| Problem requirements |
Turn the lines below into a numbered list, skipping any blank lines.

| The data |
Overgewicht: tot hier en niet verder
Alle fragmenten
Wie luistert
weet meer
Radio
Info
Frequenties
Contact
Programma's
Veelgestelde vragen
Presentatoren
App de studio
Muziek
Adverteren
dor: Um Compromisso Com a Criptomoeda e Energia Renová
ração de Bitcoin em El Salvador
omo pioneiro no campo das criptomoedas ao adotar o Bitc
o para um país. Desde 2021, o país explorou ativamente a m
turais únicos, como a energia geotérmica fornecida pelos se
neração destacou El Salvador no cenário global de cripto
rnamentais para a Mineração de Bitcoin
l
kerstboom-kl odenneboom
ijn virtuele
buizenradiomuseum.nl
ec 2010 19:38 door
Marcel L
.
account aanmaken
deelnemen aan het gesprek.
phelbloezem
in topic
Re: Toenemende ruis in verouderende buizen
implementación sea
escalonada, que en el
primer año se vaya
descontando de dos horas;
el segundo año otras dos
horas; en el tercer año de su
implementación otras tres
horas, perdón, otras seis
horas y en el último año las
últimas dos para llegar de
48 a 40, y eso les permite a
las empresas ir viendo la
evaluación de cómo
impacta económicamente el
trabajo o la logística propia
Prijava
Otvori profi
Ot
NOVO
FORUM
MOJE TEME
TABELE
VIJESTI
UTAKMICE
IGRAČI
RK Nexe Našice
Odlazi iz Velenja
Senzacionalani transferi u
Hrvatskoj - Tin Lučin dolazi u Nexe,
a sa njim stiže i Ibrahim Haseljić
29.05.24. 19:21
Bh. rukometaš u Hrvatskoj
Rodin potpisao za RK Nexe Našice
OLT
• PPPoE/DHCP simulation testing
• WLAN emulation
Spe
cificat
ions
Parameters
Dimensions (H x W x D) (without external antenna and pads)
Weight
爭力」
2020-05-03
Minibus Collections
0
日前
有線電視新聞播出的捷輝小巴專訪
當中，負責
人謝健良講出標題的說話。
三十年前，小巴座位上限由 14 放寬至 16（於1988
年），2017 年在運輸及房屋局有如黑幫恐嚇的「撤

| Answer to the exercise |
1. Overgewicht: tot hier en niet verder
2. Alle fragmenten
3. Wie luistert
4. weet meer
5. Radio
6. Info
7. Frequenties
8. Contact
9. Programma's
10. Veelgestelde vragen
11. Presentatoren
12. App de studio
13. Muziek
14. Adverteren
15. dor: Um Compromisso Com a Criptomoeda e Energia Renová
16. ração de Bitcoin em El Salvador
17. omo pioneiro no campo das criptomoedas ao adotar o Bitc
18. o para um país. Desde 2021, o país explorou ativamente a m
19. turais únicos, como a energia geotérmica fornecida pelos se
20. neração destacou El Salvador no cenário global de cripto
21. rnamentais para a Mineração de Bitcoin
22. l
23. kerstboom-kl odenneboom
24. ijn virtuele
25. buizenradiomuseum.nl
26. ec 2010 19:38 door
27. Marcel L
28. .
29. account aanmaken
30. deelnemen aan het gesprek.
31. phelbloezem
32. in topic
33. Re: Toenemende ruis in verouderende buizen
34. implementación sea
35. escalonada, que en el
36. primer año se vaya
37. descontando de dos horas;
38. el segundo año otras dos
39. horas; en el tercer año de su
40. implementación otras tres
41. horas, perdón, otras seis
42. horas y en el último año las
43. últimas dos para llegar de
44. 48 a 40, y eso les permite a
45. las empresas ir viendo la
46. evaluación de cómo
47. impacta económicamente el
48. trabajo o la logística propia
49. Prijava
50. Otvori profi
51. Ot
52. NOVO
53. FORUM
54. MOJE TEME
55. TABELE
56. VIJESTI
57. UTAKMICE
58. IGRAČI
59. RK Nexe Našice
60. Odlazi iz Velenja
61. Senzacionalani transferi u
62. Hrvatskoj - Tin Lučin dolazi u Nexe,
63. a sa njim stiže i Ibrahim Haseljić
64. 29.05.24. 19:21
65. Bh. rukometaš u Hrvatskoj
66. Rodin potpisao za RK Nexe Našice
67. OLT
68. • PPPoE/DHCP simulation testing
69. • WLAN emulation
70. Spe
71. cificat
72. ions
73. Parameters
74. Dimensions (H x W x D) (without external antenna and pads)
75. Weight
76. 爭力」
77. 2020-05-03
78. Minibus Collections
79. 0
80. 日前
81. 有線電視新聞播出的捷輝小巴專訪
82. 當中，負責
83. 人謝健良講出標題的說話。
84. 三十年前，小巴座位上限由 14 放寬至 16（於1988
85. 年），2017 年在運輸及房屋局有如黑幫恐嚇的「撤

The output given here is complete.